JOBS —
A – In the article on drone use, for how long does the department expect its drones to fly continuously?
B – Reproduce the part of the article on drone use that opens with the words containing "Asks for RPA" and closes with "to tender documents.".

TEXT BLOCK —

Asks for RPA providers to join new panel.

The Victorian Environment department is planning to use drones to help it control bushfires and manage feral animals and protected species.

The agency has asked providers of remotely piloted aircraft (RPAs) to put forward bids to become part of a new panel of drone suppliers.

It is considering using drones in a number of areas including planned burns, animal welfare, wildlife surveys, compliance, and road and bridge management, according to tender documents.

Specifically, drones could help provide the department live detail on fire conditions, accurate localised weather information, assessments on hazardous trees, and potential reignition sites, it said.

"Improving “eye in the sky” video/thermal imagery capability will assist DELWP to deliver more
effective and safer burn sites," the department wrote.

"There is also potential to expand the usage of RPAs to utilise the cost effectiveness of these systems to deliver detailed imagery used in the assessment of the hazards applicable on the roads managed by DELWP as well as providing specific data on individual hazardous trees or animal review in remote areas."

Planned burns are undertaken to reduce the level of fuels in forests and other areas. 

The department envisages that prior to a burn being undertaken, drones could help collect information on vegetation and the terrain to aid with planning for lighting.

During the burn, the department said drones could provide a live video feed of the activity to the operations centre to monitor personnel and progress of the burn.

The aircraft could also collect data on temperature, wind direction, and humidity to help aid decision making.

Once a planned burn is complete, drones could be used to assess the area for hot spots, providing a live feed and thermal imaging, the department said.

Vic Environment plans to award a closed panel of suppliers for a period of one year, with the potential for two one-year extensions.

It expects it will need drones that can fly continuously for four hours.

However, it noted that the panel was the first step in figuring out whether drones would be appropriate for the department's requirements.

"Procurement, operational and equipment requirements must also be considered," the department wrote.

INFORMATION PROVIDED —
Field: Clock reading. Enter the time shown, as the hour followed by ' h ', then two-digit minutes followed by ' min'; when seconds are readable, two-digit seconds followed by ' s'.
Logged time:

TASK ANSWERS —
A – Four hours.

B –
Asks for RPA providers to join new panel.

The Victorian Environment department is planning to use drones to help it control bushfires and manage feral animals and protected species.

The agency has asked providers of remotely piloted aircraft (RPAs) to put forward bids to become part of a new panel of drone suppliers.

It is considering using drones in a number of areas including planned burns, animal welfare, wildlife surveys, compliance, and road and bridge management, according to tender documents.